The recent surge in the number of Indians seeking to enter the US illegally has been driven by several pull factors, said Mr Muzaffar Chishti, a senior fellow at the Migration Policy Institute (MPI), a think-tank headquartered in Washington, DC.

These include visa-free regimes for Indian nationals to some countries in Central and South America that have made it easier for them to travel to transit countries closer to the US border, as well as the perception – one played up by human smuggling rings – that the US under President Joe Biden is “welcoming to asylum seekers”.

“A backlogged asylum system (in the US) where asylum claims are not heard for years – during which time claimants are allowed to work legally – has increasingly become a magnet,” Mr Chishti told ST.

“And most Indian nationals have connections to a large Indian diaspora in the US, which facilitates their entry to the labour market.”

Many of the undocumented Gujarati migrants, for instance, are employed in retail businesses like motels or food joints owned by Gujaratis in the US.

There are about 725,000 Indian illegal immigrants in the US – the third-largest population of unauthorised immigrants after Mexicans and El Salvadorans – according to a Pew Research Centre report released in November.

Indian immigration to the US grew rapidly during the 1990s and 2000s, drawing a large number of Indians in search of better lives and the idyllic “American dream”.

This lure has become stronger in recent years for many in India where the Covid-19 pandemic has limited opportunities for economic growth, especially for those who may not be highly educated but seek to improve their socio-economic status.

In addition to a dearth of domestic economic opportunities, a December 2022 MPI report suggested that the rise in unauthorised Indian arrivals at the US-Mexico border may also be due to growing religious and political persecution in India against non-Hindus, waning of pandemic restrictions on travel and extended US backlogs that have created long queues for legal immigration.
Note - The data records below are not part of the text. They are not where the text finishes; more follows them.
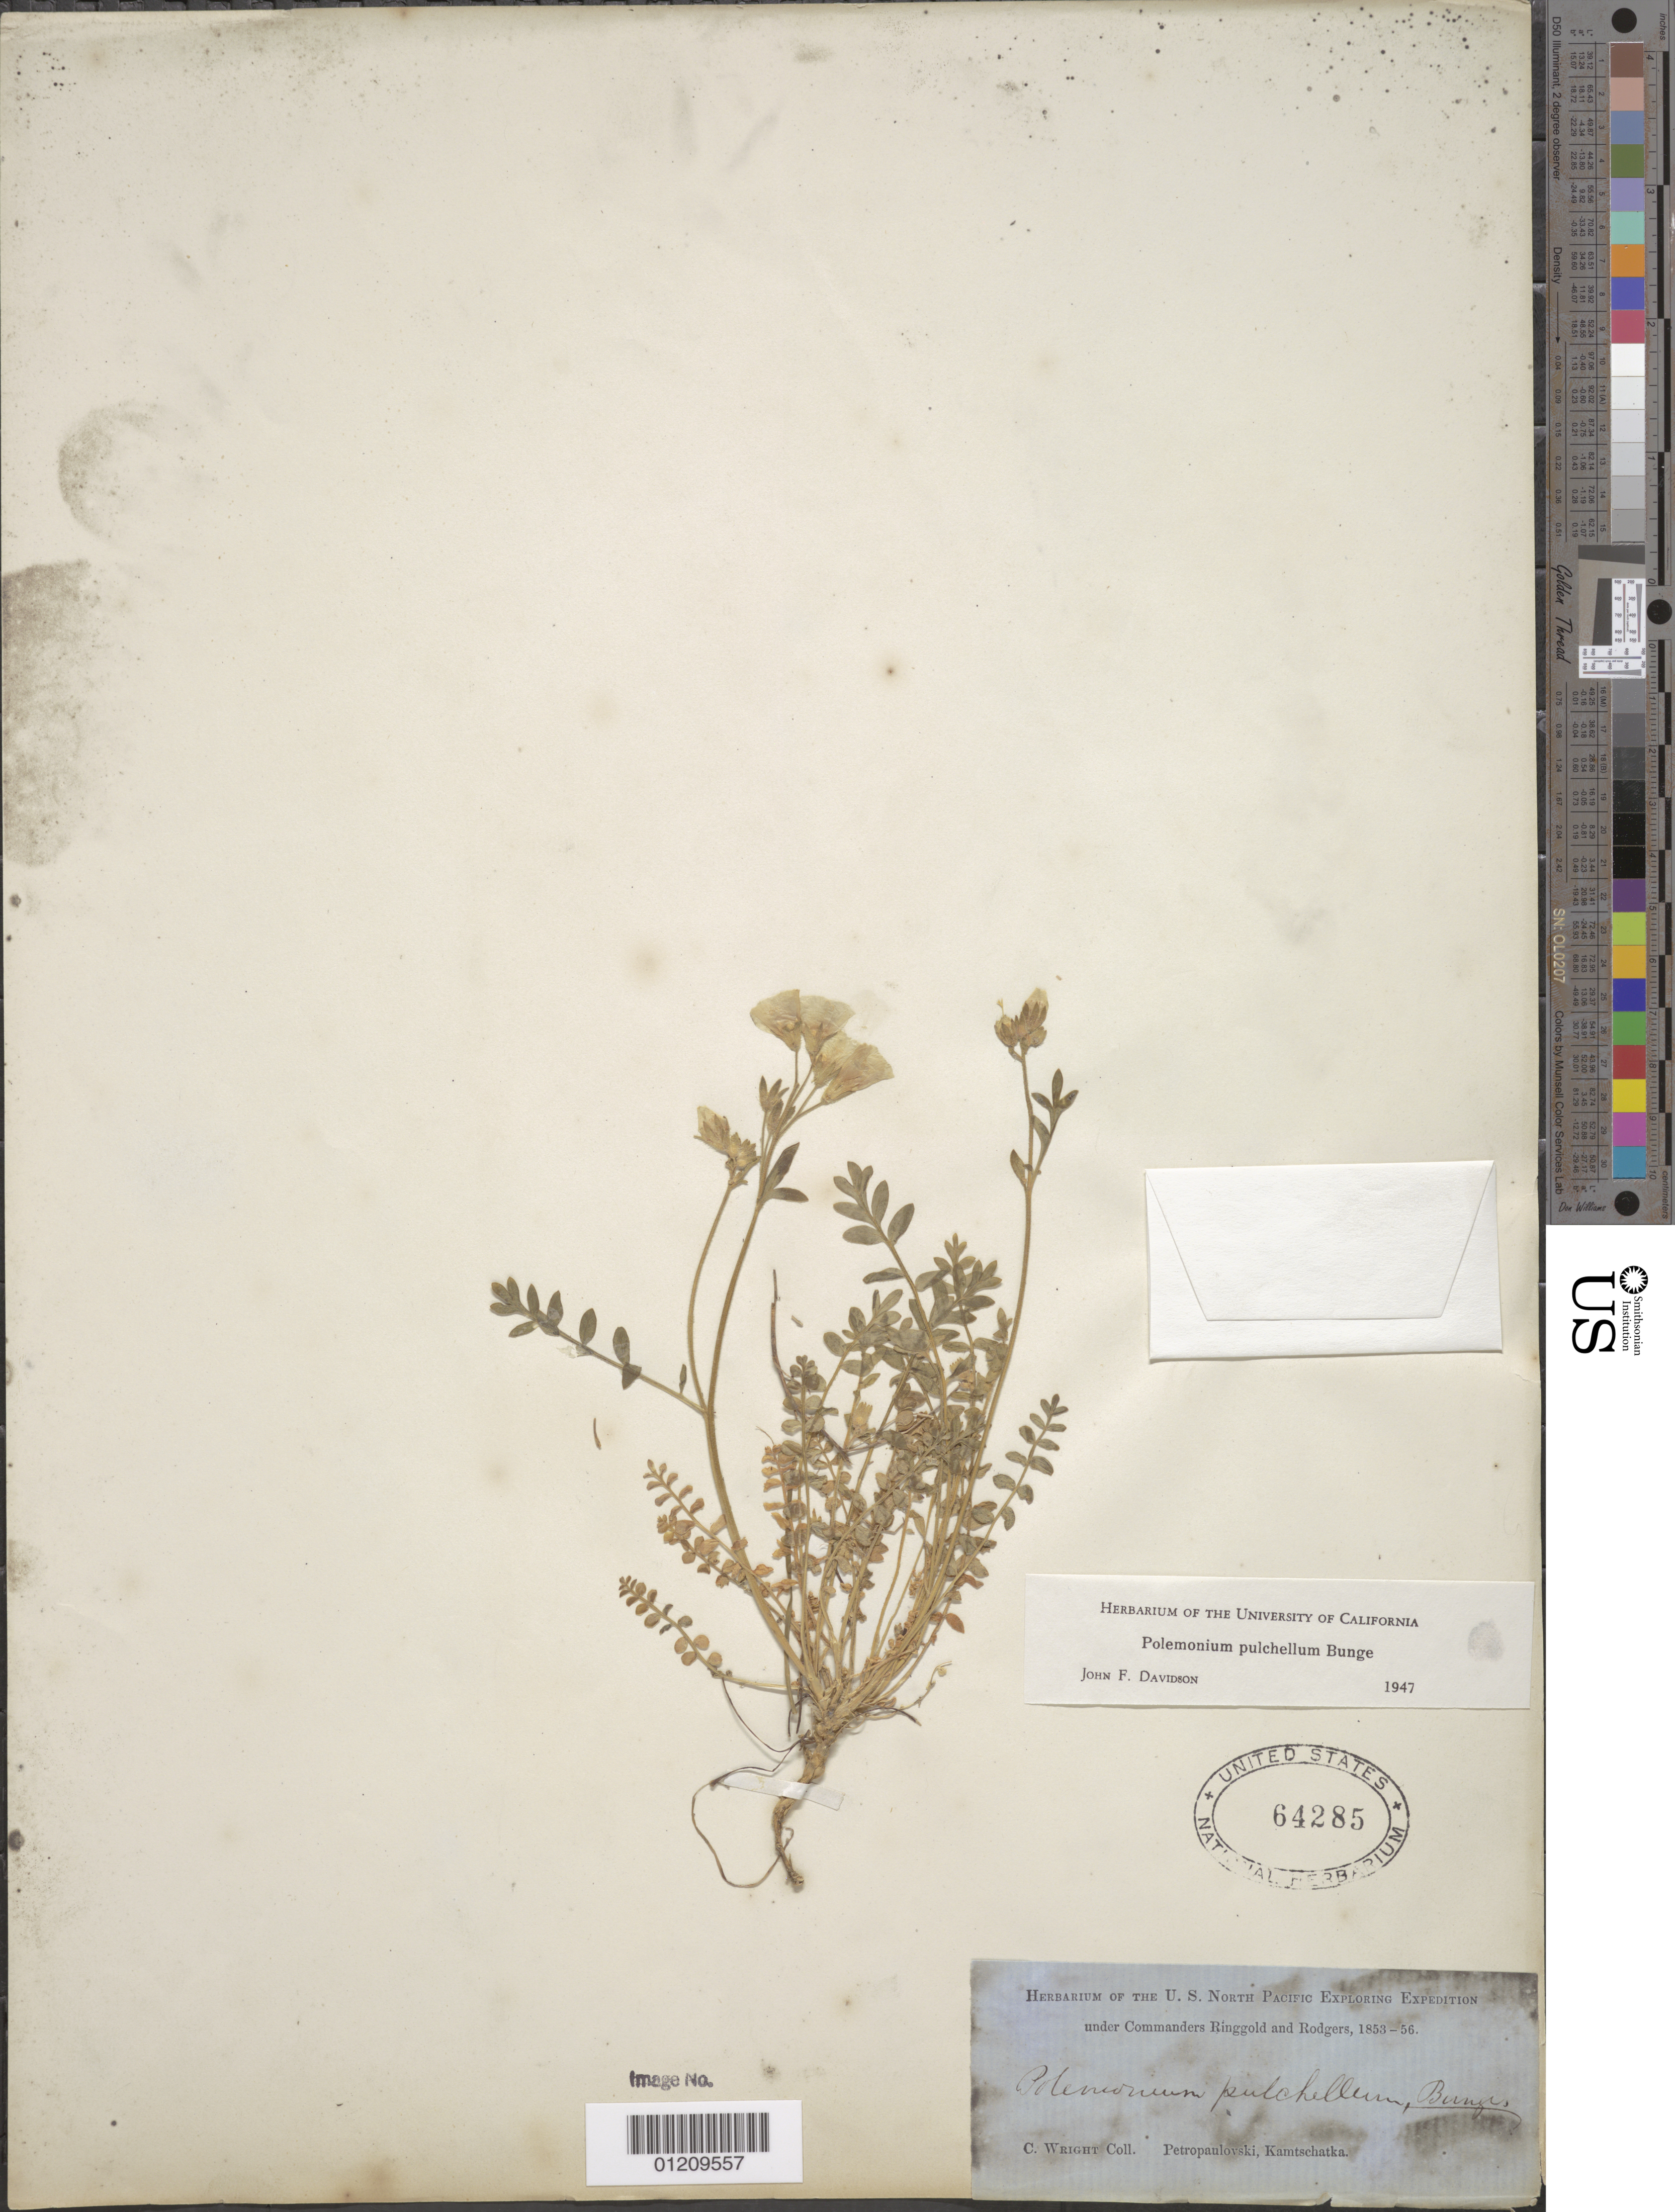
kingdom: Plantae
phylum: Tracheophyta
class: Magnoliopsida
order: Ericales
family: Polemoniaceae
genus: Polemonium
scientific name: Polemonium pulchellum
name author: Bunge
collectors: C. Wright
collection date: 1853/1856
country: Russian Federation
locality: Petropaulovski, Kamtschatka.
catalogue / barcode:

In Gujarat, a skewed sex ratio – 886 females for every 1,000 males according to the latest government census – has also added greater urgency for families with unmarried sons to have them migrate to the US.

A better socio-economic status, earned through higher incomes in the US, makes it easier for them to find potential brides, said Mr Bhargav Parikh, a senior journalist based in Ahmedabad, who has reported extensively on migration out of Gujarat.

Many agrarian families even end up selling or mortgaging their land to arrange the estimated 7.5 million rupees currently needed for a person to attempt to enter the US illegally, an amount they are able to recoup in just about three years of work in the US. “It has become a craze – that we will go there and earn millions,” Mr Parikh told ST.

In primarily agrarian Punjab, widespread discontentment among young people, because of falling farming incomes and overexploited and fragmented farmlands, has also driven many to emigrate. A survey conducted in 2021 found that 78 per cent of respondents in Punjab felt the state had “bad” jobs, compared with the national average of 41 per cent.